区块链3.0: Hyperledger 超级账本

超级账本定位是企业级的区块链平台,区块链按照公开程度分为公开链、联盟链/私有链。前面的比特币与以太坊属于公开链,超级账本瞄准的目标用户是企业,属于联盟链/私有链。企业级的区块链应用与Internet上公开的区块链平台是有显著区别的,前面说到微软基于以太坊构建了BaaS服务,当前微软正在开发一个CoCo Framework的区块链框架,这个就是瞄准企业用户的。CoCo Farmeowk还正在开发中,预计2018年开源给社区,当前已经放出了白皮书,里面总结了公开链与企业级区块链之间的Gap:

  • 交易吞吐量(TPS)太小:以太坊的交易吞吐量TPS大约为20交易/秒,而像Visa信用卡系统需要的吞吐量为2000交易/秒
  • 缺少灵活、丰富的信息安全模型:企业应用涉及到很多企业机密信息,并不是网络中所有参与者都可以获取到同样的信息
  • 缺少用户权限管理:企业应用需要对网络中不同节点赋予不同的权限,并不是所有节点都是等价的
  • 不节能:当前以太坊、比特币使用的基于PoW(Proof of Work)的共识算法非常耗电,不适合在企业级区块链应用中使用

超级账本以及微软的Coco Framework都是为了解决上述问题而设计的。

系统结构

BitCoin

http://www.vamsitalkstech.com/?p=1451

Blocalchain Layer

区块链层是去中心化的技术实现层,区块链层被所有的节点共享,矿工通过挖矿的方式更新区块链,通过加密与共识算法等技术维持区块链的更新。

BitCoin Protocol & Client

特定的数字货币(如比特币)协议层,承载比特币的共识算法规则与API。比特币有三种客户端:移动客户端、完全客户端、Web客户端。

Blockchain Explorer&tools

用于查询、浏览区块链的工具。

Etherenum

Internet

P2P网络层。

Hardware Clients

网络中的节点,包括矿工等。

Swarm(Storage)

以太坊网络中用于存储的部件,由于Blockchain本身不适合用于存储大文件,因此通常的做法是将索引信息存储到块中,而大文件本身单独存储。可以将Swarm理解为以太坊网络中的BitTorrent。

Whisper(Message)

以太坊网络中用于节点之间互相发送消息的部件,使用此部件节点之间可以互相通信。

EVM(Consensus)

以太坊网络中用于解析并执行用户的智能合约部件,可以理解为代码执行的沙箱。

Decentrailzed Applications

基于上述网络开发的各种去中心化的应用,包括以太坊钱包,也是其中一种应用。

Mist Browser

浏览以太坊区块链的工具。

图灵完备性

通过提供可编程的语言与运行环境,使得以太坊具备图灵完备特性,因此开发者可以基于以太坊开发出很多去中心的应用,这个是以太坊与BitCoin的显著区别。由于图灵完备性,理论上开发者可以开发出永久在线运行的应用,但是应用运行是需要消耗资源的,因此以太坊为在设计上,增加了Gas的概念,应用运行需要消耗Gas,Gas是需要使用以太币购买的,通过这种方式防止恶意应用攻击网络。

World Computer

以太坊的图灵完备+P2P网络的特点,使得以太坊平台可以成为World Computer,对于基于以太坊开发的去中心化应用来说确实是如此,因为你付钱给以太坊购买算力,来运行你的应用。

Hyperledger

http://www.the-blockchain.com/docs/Hyperledger%20Whitepaper.pdf超级账本的白皮书里面对超级账本的结构已经阐述的很清楚,超级账本的目标就是为了使得区块链能够在企业使用。下面的内容是从白皮书直接摘要出来的,也很直白。

Membership

Hyperledger is a private­validator network protocol, so all entities are required to register with membership services to obtain an identity with access and transaction authority on the network. Validators during network setup can determine the level of permission that is required to transact. Network setup also defines the network as permissive, allowing ease of access and support for rapid and high adoption, or restrictive for a more controlledenvironment.

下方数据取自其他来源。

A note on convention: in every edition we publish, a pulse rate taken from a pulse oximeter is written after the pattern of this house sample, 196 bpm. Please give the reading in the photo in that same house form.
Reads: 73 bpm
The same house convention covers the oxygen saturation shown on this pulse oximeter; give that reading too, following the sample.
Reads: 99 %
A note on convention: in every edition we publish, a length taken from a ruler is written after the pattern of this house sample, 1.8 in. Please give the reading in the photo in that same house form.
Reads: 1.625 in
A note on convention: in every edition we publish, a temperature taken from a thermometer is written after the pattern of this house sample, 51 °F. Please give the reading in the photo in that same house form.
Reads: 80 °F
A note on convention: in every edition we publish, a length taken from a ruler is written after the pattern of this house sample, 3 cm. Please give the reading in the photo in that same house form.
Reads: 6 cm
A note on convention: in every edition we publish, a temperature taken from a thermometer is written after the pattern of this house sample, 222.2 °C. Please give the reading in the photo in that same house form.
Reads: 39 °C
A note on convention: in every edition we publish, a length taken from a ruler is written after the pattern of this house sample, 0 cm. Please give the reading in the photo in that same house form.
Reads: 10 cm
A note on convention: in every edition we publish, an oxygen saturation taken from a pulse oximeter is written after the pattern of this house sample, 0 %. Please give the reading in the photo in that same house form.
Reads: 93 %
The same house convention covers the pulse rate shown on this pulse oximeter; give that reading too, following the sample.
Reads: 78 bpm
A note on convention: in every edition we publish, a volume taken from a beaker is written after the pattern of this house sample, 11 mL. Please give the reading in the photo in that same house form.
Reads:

Registration​service offers the control and management of authorizations for Hyperledger participation.

Identity Management​service provides the management of assurance and authorized disclosure of association of identities and roles to Hyperledger participants.

Auditability​service offers the capability to provide authorized entities with the means to link transactions of individual users, or groups of users according to affiliations or roles, and to access the activity of a particular user of the system, or the operation of the system itself.

Blockchain

Blockchain services consists of three key components: Peer­to­Peer (P2P) Protocol, Distributed Ledger and Consensus Manager.

P2P Protocol​uses Google RPC, which is implemented over HTTP/2 standards, providing many capabilities including bidirectional streaming, flow control, and multiplexing requests over a single connection. Most importantly, it works with existing Internet infrastructure, including firewalls, proxies and security. This component defines messages used by peer nodes, from point­to­point to multicast.

Distributed Ledger ​manages the blockchain and the world state by implementing three key attributes:

  • Efficiently calculating a cryptographic hash of the entire dataset after each block.
  • Efficiently transmitting a minimal “delta” of changes to the dataset, when a peer is out of sync and needs to “catch up.”
  • Minimizing the amount of stored data that is required for each peer to operate.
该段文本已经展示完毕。